The Buddha’s teachings embody wisdom distilled from life’s experiences and universally hold true. Ho would be happy to share his understanding of the Enlightened One’s wisdom with his patients, but with so many patients to take care of, it is beyond him to do much in this respect.

He illustrated this point with an example. “A patient was diagnosed with stage-four nasopharyngeal cancer. I would have liked to guide and console him to help him feel better, but how could I have gotten my limited understanding of the Buddha’s teachings across to him in ten or 20 minutes? I think it’d be best if everyone could enrich themselves whenever they can and so be ready when life throws challenges their way.”

Four years ago, Dr. Eddie Chan Seng Hung (陳成亨), the convener of TIMA Kuala Lumpur and Selangor, invited Ho to train to become a certified Tzu Chi volunteer. Ho hesitated to say yes at first because he was worried he wouldn’t be able to set aside the time in his busy schedule. He only decided to go for it with the convener’s encouragement.

Ho recalled with a smile that he struggled every time a training class was coming up. “Should I go this time or not?” he’d wrestle with himself. His struggles notwithstanding, he admitted that he learned a lot and came to know many good people through those training sessions. He successfully completed two years of training and received his certification in 2018.
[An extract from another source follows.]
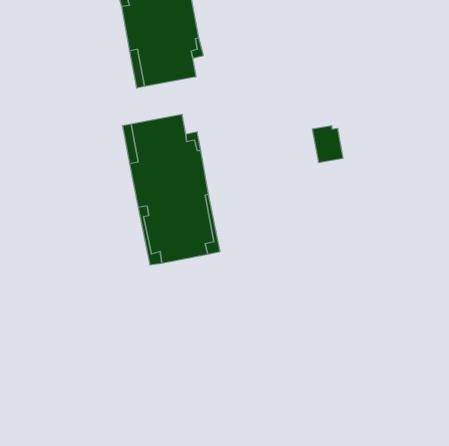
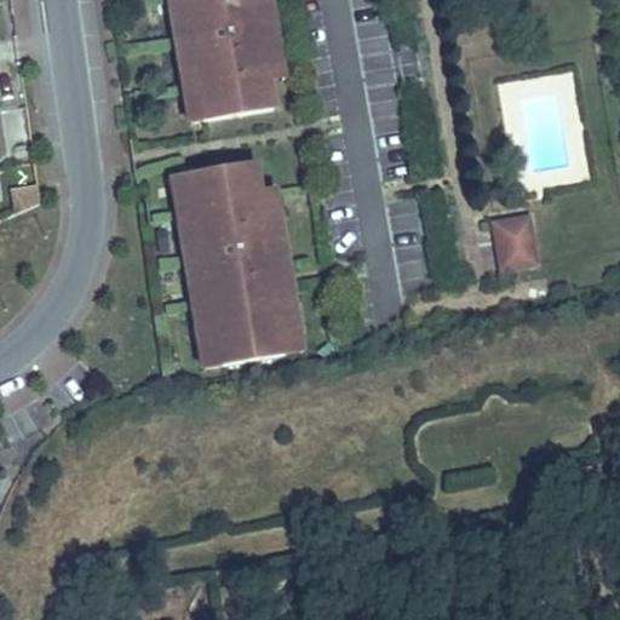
building: [312,126,343,163] -> [494,218,536,269]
The physician said that he still has a lot of personal improvements to make—his temper, especially. He feels that he should be more patient and avoid lashing out at others. He quoted Master Cheng Yen: “If you have a bad temper and speak rudely to others, then no matter how good your heart is, you are not a decent person.” Ho uses those words to constantly remind himself to be more pleasant and agreeable towards others.

“Our physical forms will disappear from this world one day,” Ho said. “But now that I’ve become the Master’s disciple and formed a karmic connection with her, I’m not worried about getting lost in my future life and not being able to find the path that will lead me to her.” He feels that the Master has made the Buddha’s teachings more accessible and pointed out a way that everyone can follow.

“When you truly realize the spirit and guiding principles of our group,” he observed, “you will not complain when things do not go your way. You can even influence people around you for the better and help decrease disputes. We become the Master’s disciples to create a beautiful world. We need more like-minded people to work together to reach that goal.”